Given an instance of the Knapsack problem, we construct an instance of \(1||\sum _j w_j U_j(E)\) as follows. For each item \(i, 1\le i \le n\), we introduce a job \(J_i\) with \(r_i=0, d_i=1, w_i=v_i\), and \(p_i=c_i\). Moreover, we set the budget of energy equal to \(E=C^{\alpha }\).

We claim that the instance of the Knapsack problem is feasible iff there is a feasible schedule for \(1||\sum _j w_j U_j(E)\) of total weighted throughput not less than V.

Assume that the instance of the Knapsack is feasible. Therefore, there exists a subset of items \(I'\) such that \(\sum _{i\in I'}v_i\ge V\) and \(\sum _{i\in I'}c_i\le C\). Then we can schedule the jobs in \(I'\) with constant speed \(\sum _{i\in I'}c_i\) during [0, 1]. The total energy consumption of this schedule is no more that \(C^{\alpha }\) since the instance of the Knapsack is feasible. Moreover, their total weight is no less than V.

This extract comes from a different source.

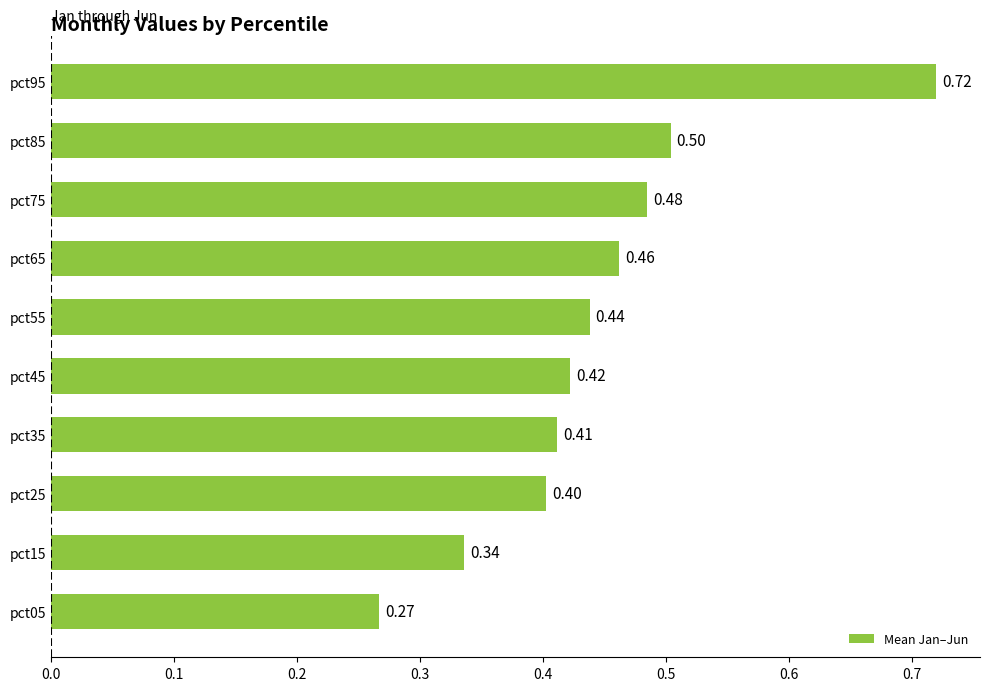

Rank the categories by value from lowest to highest.

pct05, pct15, pct25, pct35, pct45, pct55, pct65, pct75, pct85, pct95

For the opposite direction of our claim, assume there is a feasible schedule for \(1||\sum _j w_j U_j(E)\) of total weighted throughput not less than V. Let \(J'\) be the jobs which are completed on time in this schedule. Clearly, due to the convexity of the speed-to-power function, the schedule that executes the jobs in \(J'\) with constant speed during the whole interval [0, 1] is also feasible. Since the latter schedule is feasible, we have that \(\sum _{j\in J'}p_j\le C\). Moreover, \(\sum _{j\in J'}w_j\ge V\). Therefore, the items which correspond to the jobs in \(J'\) form a feasible solution for the Knapsack. \(\square \)

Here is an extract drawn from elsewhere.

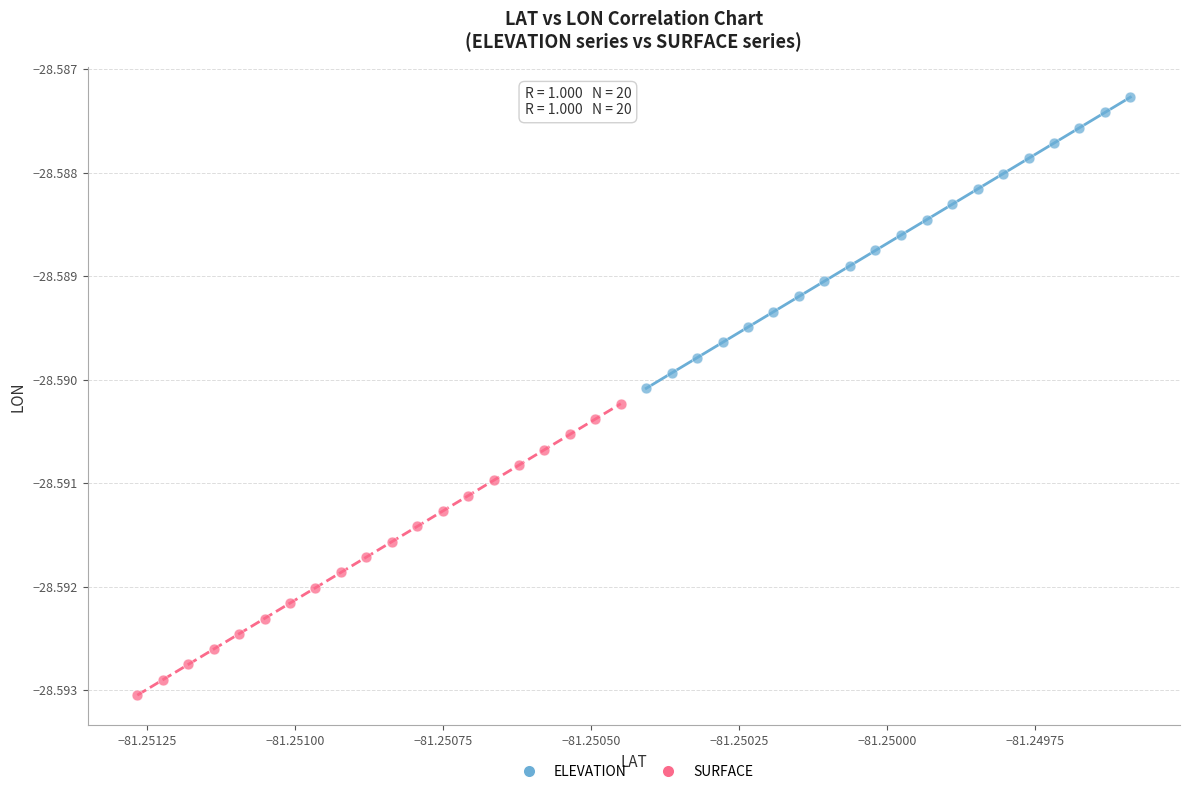

Which series has the largest Y range (max minus min)?

SURFACE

In this part, we propose a pseudo-polynomial time algorithm based on a dynamic programming algorithm for the Knapsack problem.

Definition 5

We redefine \(E_k(t,w)\) to be the minimum energy consumption of a S-schedule, with \(S\subseteq J(k,t)=\{ J_j~|~j\le k, r_j <t \}\), such that all the jobs in S are scheduled within the interval \([r_\mathrm{min},t]\) and such that the sum of their weight is at least w. If such a schedule does not exist, then \(E_k(t,w)=+\infty \).

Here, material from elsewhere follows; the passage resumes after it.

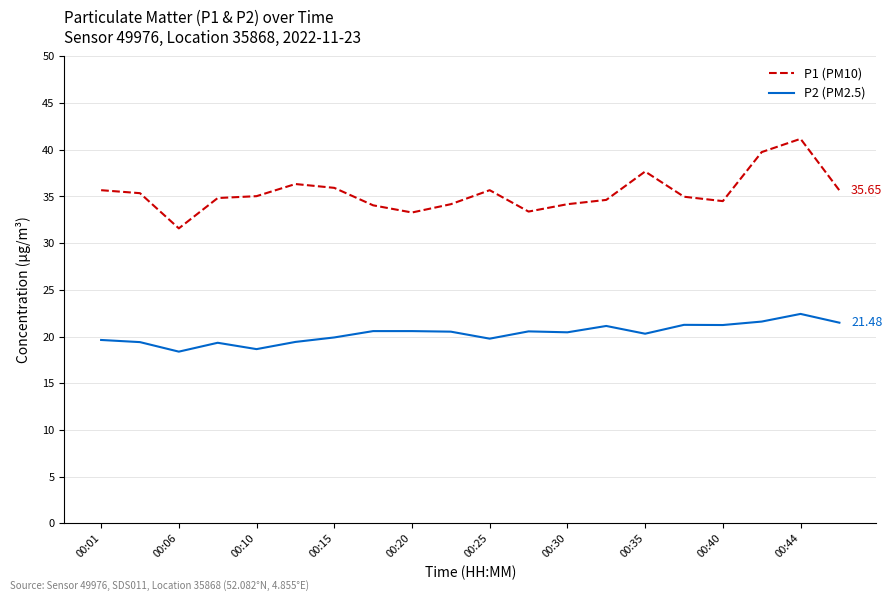

Which series has the largest total across all categories?

P1 (PM10)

We redefine \(A(t',t,w , j, k)\) to be the minimum energy consumption of a S-schedule such that \(S\subseteq \{ J_j, \ldots , J_k \}, w(S)\ge w\) and such that these jobs are scheduled within the interval \([t',t]\), and with a constant common speed.

Proposition 5

\(A(t',t,w , j, k)\) can be computed in \(O(nW\log P)\) time, where W is the sum of weights of the jobs.

Proof

The proof is similar to Proposition 3. In this case, we use Lawler’s algorithm in Lawler (1990). \(\square \)

Proposition 6

It holds that

$$\begin{aligned} E_k(t,w) = \min _{\begin{array}{c} 0\le \ell \le w\\ r_\mathrm{min}\le t' \le t\\ 0\le j < k \end{array}} \bigg \{E_{j}(t',\ell )+A(t',t,w-\ell , j+1, k)\bigg \}. \end{aligned}$$

Proof

The proof is similar to Proposition 4. \(\square \)

Theorem 5

The problem \(1|r_j,\mathrm{agreeable}|\sum _j w_j U_j(E)\) can be solved in \(O(n^5W^2\log P)\) time.

Proof

We use a dynamic program based on Proposition 5, with \(E_0(t,0)=0\, \forall t\in T\) and \(E_0(t,w)=+\infty \, \forall w>0, t\in T\). The maximum weighted throughput is obtained with \(\max \{ w~|~E_n(d_\mathrm{max},w) \le E \}\). The number of values \(A(t',t,\ell , j, k)\) is \(O(n^4W)\). They can be precomputed and finally it takes \(O(n^5W^2\log P)\) time. The number of values \(E_k(t,u)\) is \(O(n^2W)\). To compute each value, we have to look for the \(O(n^2W)\) cases (for each value of \(t',j,\ell \)). In each case, we pick up two values which are already computed. Thus the \(E_k(t,u)\) values are computed in \(O(n^4W^2)\) time. Thus the overall complexity is \(O(n^5W^2\log P)\). \(\square \)

5 Future work

While the throughput maximization problem is polynomially time solvable for agreeable deadlines its complexity remains open for general instances. This is a challenging open question for future research.